— Eu, sempre acontece, me desculpa, eu. – Davi gesticulou com mãos nervosas. Ele parou um pouco vendo que Pedro mantinha expressão neutra, respirou fundo, e disse a primeira coisa que veio à mente. – Eu sou uma anta.
— Eu sou o Pedro.
Davi atônito, ficou de borca aberta, enquanto Pedro soltou um riso abafado.
— Isso é bem você. – A mãe afagou o emaranhado dos cabelos do filho. – Fez bem em pedir desculpas. Então vocês ficaram amigos?
— Sim! É o meu primeiro amigo! – O menino disse inocente, para o qual a mãe olhou com certo desalento. Seu anjinho era sempre sorridente, energético, curioso, e propenso a se machucar, ela não sabia se ficava feliz com essa perspectiva. – Posso ir brincar lá fora?
— Claro meu anjo, mas volte a tempo para o almoço!
A porta da rua bateu antes que a mãe terminasse de falar. Hoje o dia vai ser grande — A mãe pensou.
Davi sempre correu. Sua mãe disse que mal ele tinha dado o primeiro passinho, no outro minuto ele já estava correndo pela casa.

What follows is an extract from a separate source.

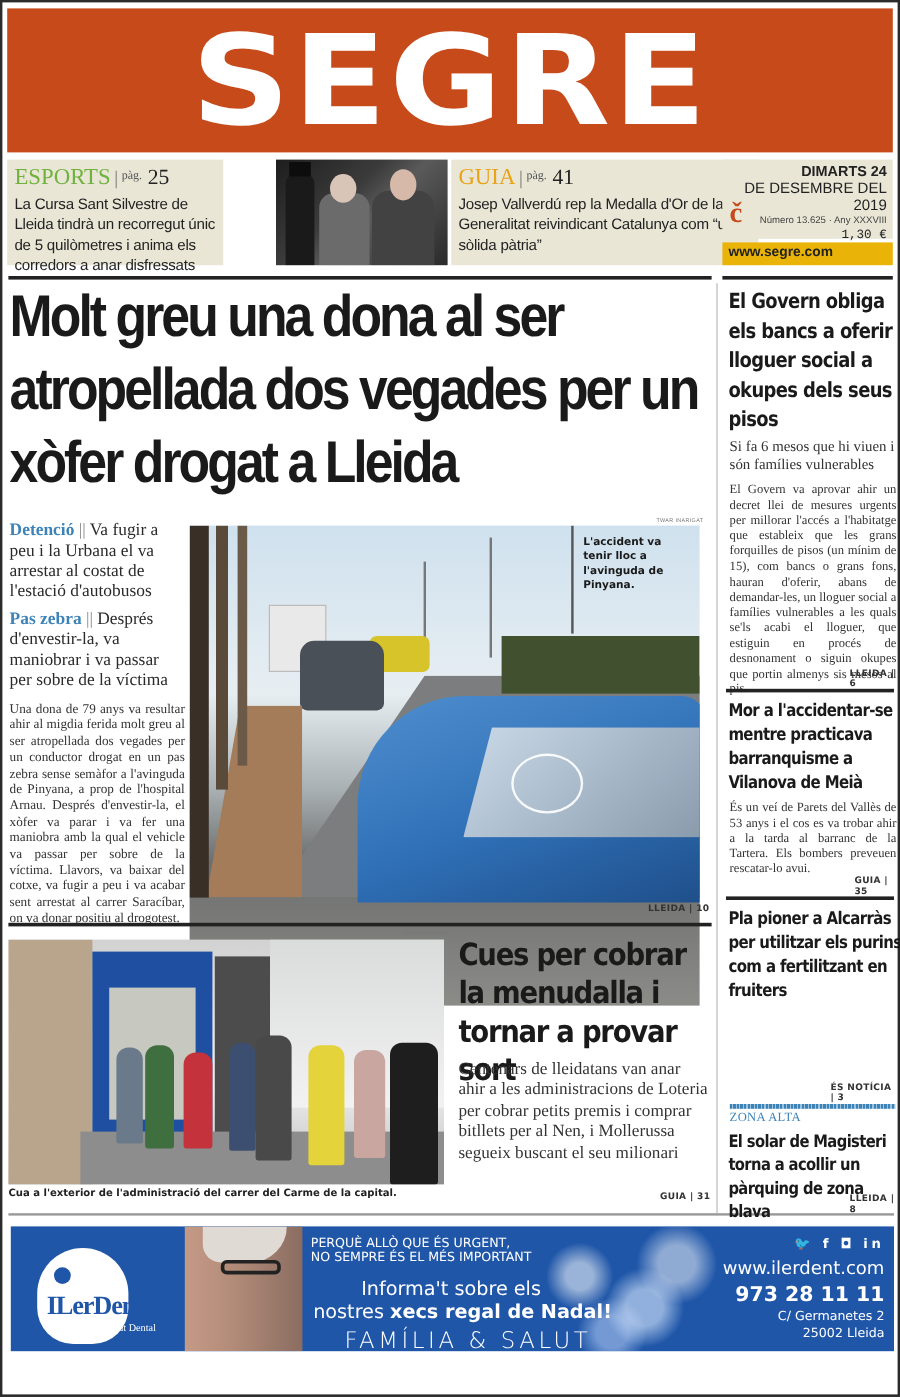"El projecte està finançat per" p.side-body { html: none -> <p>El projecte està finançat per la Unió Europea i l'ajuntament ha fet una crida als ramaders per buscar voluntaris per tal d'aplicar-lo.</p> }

Para Davi tudo era rápido demais, tanta coisa pra ver em tão pouco tempo, ele não gostava de correr, mas era preciso. Pedro foi a primeira coisa que fez ele parar.
Em Ribeirão das Dores, havia umas mil pessoas, até onde Davi tinha contado. Ele sabia o nome de quase todos. Pela manhã, antes de voltar para a aula, Davi perguntou a Pedro onde este morava, o qual respondeu: — Com os Pelegrini.
Davi parou em frente a um portão e olhou para a casa em que Pedro estaria. Era a melhor casa da comunidade, a maior. O povo de Ribeirão gostava de cores, todas as casas, até as mais pobres, eram coloridas, mas o casarão dos Pelegrini era branco puro.
Ainda estupefato, Davi permaneceu em frente à casa, na esperança de ver Pedro em algum lugar.
— Está fazendo o que aí, menino? – Um homem de barriga saliente, bigodes lustrosos, e botas de cavalgada, perguntou.
— Estou procurando o Pedro. – Davi respondeu de imediato. Não havia porquê mentir. Apesar de ele já ter sido enxotado de alguns outros lugares, uma, ou duas – talvez três – vezes.
O homem ruminou enquanto ajeitava os bigodes espessos, perscrutando a figura magrela que era Davi.
— De quem você é?
— Da Loudez, da parte baixa do rio. – Davi respondeu.
— Dona Loudez, grande mulher! Cozinheira de mão cheia! – O homem disse pomposo, soltando uma gargalhada no final. – Diga menino, vai ter os quitutes dela no Festival hoje?
— Vai sim senhor, ela passou a manhã toda fazendo! – Davi disse orgulhoso. O dinheiro que a mãe conseguiria no festival dava “pra passar o mês”, o que era muito mais do que ela conseguia lavando roupas.
— Olha, o menino Pedro não pode sair agora, mas eu vou leva-lo ao festival, você pode encontrar com ele lá. – Disse o homem ao abrir o portão.
Davi ficou olhando o homem, que trancou o portão e acenou uma despedida.
E a noite tardava chegar. Para Davi o tempo nunca passou tão devagar, ainda assim ele se resignou a olhar o morro que se distinguia no horizonte, na esperança que o Sol se escondesse logo.
— Dazin venha cá! – A voz da mãe de Davi o tirou de sua letargia.
— ‘Tô aqui! – Davi respondeu, correndo para atende-la.
— Não ouvi barulho seu, achei que havia saído sem avisar. – A mãe disse enquanto arrumava os bolos enrolados na folha de bananeira nos cestos. – Se apronte que já já a gente vai subir para a praça.
Depois de ter posto seu melhor chinelo, o menino correu de volta para a mãe, que o entregou quatro cestinhos de vime, enquanto ela mesma carregava três cestos grandes.
O Festival de Santa Bárbara era o predileto de Davi, como acontecia à noite, com todas as lamparinas acesas, as cores das residências ao redor ficavam ainda mais vibrantes.
Na tenda de Dona Tança, com a qual a mãe de Davi compartilhava o ponto, já estava armada. Davi ajudou a mãe a organizar os forros de renda nas bandejas para poder colocar os bolos para vender. Mal havia terminado o serviço, e Davi já estava correndo por entre as tendas, procurando por Pedro.
Davi avistou o homem bigodudo com quem havia conversado pela manhã, mas nem sinal de Pedro, quando uma mão o agarrou pelo pulso, puxando para o lado oposto. Pelo tamanho da mão, Davi já sabia quem era.